Your instructions → Within the entries below, the lines from the one with "(4 days ago)" through the one with "- [shade by" are to be set down exactly, both ends kept.

Exercise data →
######

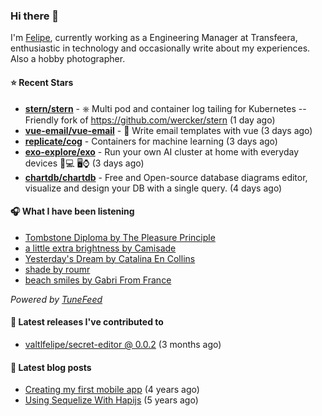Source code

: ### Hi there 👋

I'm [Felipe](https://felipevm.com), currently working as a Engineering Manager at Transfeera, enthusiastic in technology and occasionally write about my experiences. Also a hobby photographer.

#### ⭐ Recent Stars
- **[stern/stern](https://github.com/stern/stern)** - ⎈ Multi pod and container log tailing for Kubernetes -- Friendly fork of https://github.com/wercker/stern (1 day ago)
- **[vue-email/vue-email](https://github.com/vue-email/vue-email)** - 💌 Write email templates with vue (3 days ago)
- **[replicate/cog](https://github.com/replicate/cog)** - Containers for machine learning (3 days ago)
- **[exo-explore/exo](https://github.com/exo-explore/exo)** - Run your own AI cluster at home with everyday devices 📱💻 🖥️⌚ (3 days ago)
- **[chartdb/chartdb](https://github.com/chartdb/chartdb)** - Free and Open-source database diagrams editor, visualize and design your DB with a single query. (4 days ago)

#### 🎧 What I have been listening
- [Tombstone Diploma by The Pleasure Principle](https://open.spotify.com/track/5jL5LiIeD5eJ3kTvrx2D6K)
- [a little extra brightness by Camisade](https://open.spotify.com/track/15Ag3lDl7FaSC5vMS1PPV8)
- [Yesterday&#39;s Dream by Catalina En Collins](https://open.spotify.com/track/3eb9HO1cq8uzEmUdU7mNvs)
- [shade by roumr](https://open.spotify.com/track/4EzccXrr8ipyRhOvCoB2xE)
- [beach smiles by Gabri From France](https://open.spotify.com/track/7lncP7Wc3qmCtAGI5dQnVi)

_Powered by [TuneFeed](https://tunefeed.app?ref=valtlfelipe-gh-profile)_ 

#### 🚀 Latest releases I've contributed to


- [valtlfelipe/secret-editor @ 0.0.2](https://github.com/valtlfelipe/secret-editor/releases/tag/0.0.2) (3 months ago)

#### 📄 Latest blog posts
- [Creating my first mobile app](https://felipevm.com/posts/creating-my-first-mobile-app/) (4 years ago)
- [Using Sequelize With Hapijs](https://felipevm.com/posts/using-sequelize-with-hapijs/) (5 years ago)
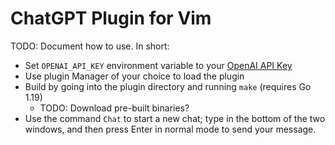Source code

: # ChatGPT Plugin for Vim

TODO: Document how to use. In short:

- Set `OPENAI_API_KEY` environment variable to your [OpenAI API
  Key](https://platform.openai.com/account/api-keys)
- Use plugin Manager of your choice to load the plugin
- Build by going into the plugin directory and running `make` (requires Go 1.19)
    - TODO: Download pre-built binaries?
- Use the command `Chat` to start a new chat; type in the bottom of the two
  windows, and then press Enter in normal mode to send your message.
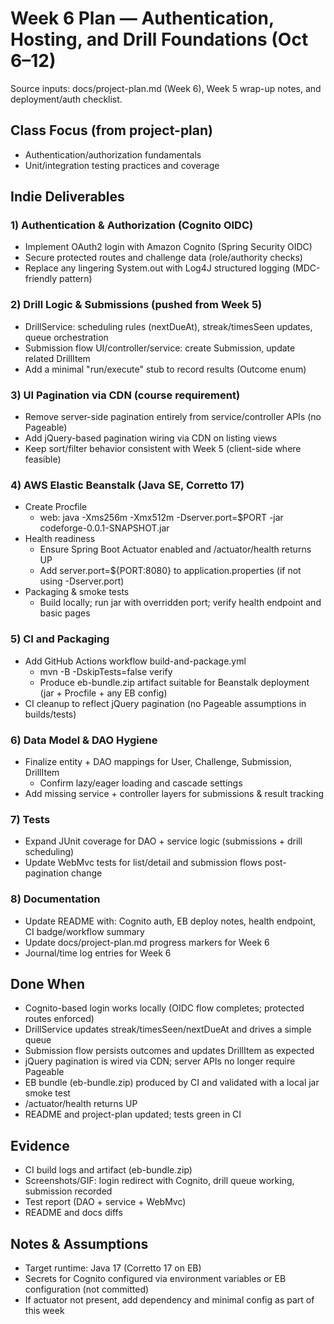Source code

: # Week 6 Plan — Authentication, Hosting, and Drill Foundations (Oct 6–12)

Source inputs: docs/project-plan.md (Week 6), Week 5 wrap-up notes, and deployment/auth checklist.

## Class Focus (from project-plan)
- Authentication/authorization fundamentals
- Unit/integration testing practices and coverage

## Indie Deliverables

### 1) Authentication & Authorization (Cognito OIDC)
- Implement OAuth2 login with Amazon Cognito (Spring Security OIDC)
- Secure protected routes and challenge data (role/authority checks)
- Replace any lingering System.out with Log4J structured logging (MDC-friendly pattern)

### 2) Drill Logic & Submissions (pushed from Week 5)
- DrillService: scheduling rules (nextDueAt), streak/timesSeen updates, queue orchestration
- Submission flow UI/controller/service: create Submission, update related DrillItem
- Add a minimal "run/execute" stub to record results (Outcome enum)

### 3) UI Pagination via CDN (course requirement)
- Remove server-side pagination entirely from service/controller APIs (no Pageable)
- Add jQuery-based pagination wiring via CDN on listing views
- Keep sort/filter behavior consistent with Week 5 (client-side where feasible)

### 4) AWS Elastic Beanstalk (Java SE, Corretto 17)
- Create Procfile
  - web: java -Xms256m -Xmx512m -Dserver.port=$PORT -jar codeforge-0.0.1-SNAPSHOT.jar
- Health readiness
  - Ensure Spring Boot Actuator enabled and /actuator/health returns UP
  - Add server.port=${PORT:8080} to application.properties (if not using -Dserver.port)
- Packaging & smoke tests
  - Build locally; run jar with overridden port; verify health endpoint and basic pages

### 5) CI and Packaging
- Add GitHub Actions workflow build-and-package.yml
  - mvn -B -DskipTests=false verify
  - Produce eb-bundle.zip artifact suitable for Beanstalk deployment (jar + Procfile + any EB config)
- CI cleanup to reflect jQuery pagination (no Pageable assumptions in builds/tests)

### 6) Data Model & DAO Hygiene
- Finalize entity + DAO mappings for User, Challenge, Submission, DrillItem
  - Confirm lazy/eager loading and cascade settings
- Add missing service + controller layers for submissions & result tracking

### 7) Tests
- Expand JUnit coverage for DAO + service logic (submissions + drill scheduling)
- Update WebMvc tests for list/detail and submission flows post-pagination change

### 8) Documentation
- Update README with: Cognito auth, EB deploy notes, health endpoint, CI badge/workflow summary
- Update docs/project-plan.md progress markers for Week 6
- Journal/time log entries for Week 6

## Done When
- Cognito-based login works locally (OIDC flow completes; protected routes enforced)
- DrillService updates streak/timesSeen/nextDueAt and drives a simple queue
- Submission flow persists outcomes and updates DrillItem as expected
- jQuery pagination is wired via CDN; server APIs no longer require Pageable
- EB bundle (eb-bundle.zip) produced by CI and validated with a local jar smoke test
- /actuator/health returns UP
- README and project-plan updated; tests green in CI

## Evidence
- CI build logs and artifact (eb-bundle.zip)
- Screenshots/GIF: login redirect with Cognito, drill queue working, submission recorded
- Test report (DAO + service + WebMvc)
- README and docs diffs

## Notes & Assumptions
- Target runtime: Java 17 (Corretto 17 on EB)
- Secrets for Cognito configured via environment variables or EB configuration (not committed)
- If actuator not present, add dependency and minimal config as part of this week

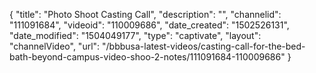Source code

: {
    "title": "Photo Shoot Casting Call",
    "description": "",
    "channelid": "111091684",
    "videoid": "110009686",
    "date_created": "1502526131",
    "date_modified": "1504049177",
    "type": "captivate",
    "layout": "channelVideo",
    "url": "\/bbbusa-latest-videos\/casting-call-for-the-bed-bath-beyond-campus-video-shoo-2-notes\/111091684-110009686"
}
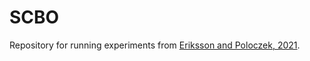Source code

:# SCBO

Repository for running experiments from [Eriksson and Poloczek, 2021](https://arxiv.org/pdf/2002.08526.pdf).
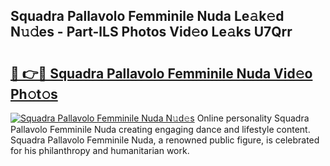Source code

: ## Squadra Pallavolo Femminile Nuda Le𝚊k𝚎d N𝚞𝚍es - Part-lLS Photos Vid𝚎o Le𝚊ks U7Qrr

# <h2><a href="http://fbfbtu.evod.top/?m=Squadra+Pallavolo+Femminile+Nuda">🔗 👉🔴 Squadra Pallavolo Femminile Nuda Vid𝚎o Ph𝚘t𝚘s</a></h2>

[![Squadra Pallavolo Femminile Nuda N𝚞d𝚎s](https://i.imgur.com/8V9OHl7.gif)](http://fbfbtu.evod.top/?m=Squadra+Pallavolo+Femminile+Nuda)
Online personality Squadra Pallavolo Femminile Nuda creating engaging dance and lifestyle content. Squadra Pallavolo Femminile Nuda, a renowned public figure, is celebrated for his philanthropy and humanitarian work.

######

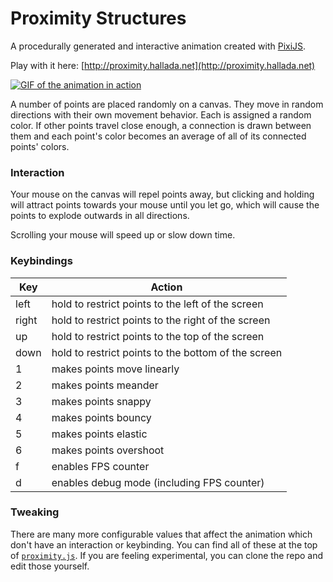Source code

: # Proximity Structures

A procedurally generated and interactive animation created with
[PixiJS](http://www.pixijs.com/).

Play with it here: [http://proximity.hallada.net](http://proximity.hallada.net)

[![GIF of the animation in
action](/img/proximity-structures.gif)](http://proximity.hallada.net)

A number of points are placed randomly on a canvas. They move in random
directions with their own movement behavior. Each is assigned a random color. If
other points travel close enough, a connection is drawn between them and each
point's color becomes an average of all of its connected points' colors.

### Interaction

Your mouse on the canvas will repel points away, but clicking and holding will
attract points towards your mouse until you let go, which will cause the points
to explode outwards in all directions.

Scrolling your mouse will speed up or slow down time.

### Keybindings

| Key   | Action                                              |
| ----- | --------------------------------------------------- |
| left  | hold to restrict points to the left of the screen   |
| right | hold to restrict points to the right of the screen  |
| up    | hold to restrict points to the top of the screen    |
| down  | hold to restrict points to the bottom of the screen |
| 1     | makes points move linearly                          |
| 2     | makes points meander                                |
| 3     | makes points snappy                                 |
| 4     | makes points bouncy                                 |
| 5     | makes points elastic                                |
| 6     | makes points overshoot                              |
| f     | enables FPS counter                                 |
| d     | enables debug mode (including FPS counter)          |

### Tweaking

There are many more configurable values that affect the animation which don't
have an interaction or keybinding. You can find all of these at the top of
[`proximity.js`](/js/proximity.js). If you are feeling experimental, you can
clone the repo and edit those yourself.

######

Problem solution →
- **[chartdb/chartdb](https://github.com/chartdb/chartdb)** - Free and Open-source database diagrams editor, visualize and design your DB with a single query. (4 days ago)

#### 🎧 What I have been listening
- [Tombstone Diploma by The Pleasure Principle](https://open.spotify.com/track/5jL5LiIeD5eJ3kTvrx2D6K)
- [a little extra brightness by Camisade](https://open.spotify.com/track/15Ag3lDl7FaSC5vMS1PPV8)
- [Yesterday&#39;s Dream by Catalina En Collins](https://open.spotify.com/track/3eb9HO1cq8uzEmUdU7mNvs)
- [shade by roumr](https://open.spotify.com/track/4EzccXrr8ipyRhOvCoB2xE)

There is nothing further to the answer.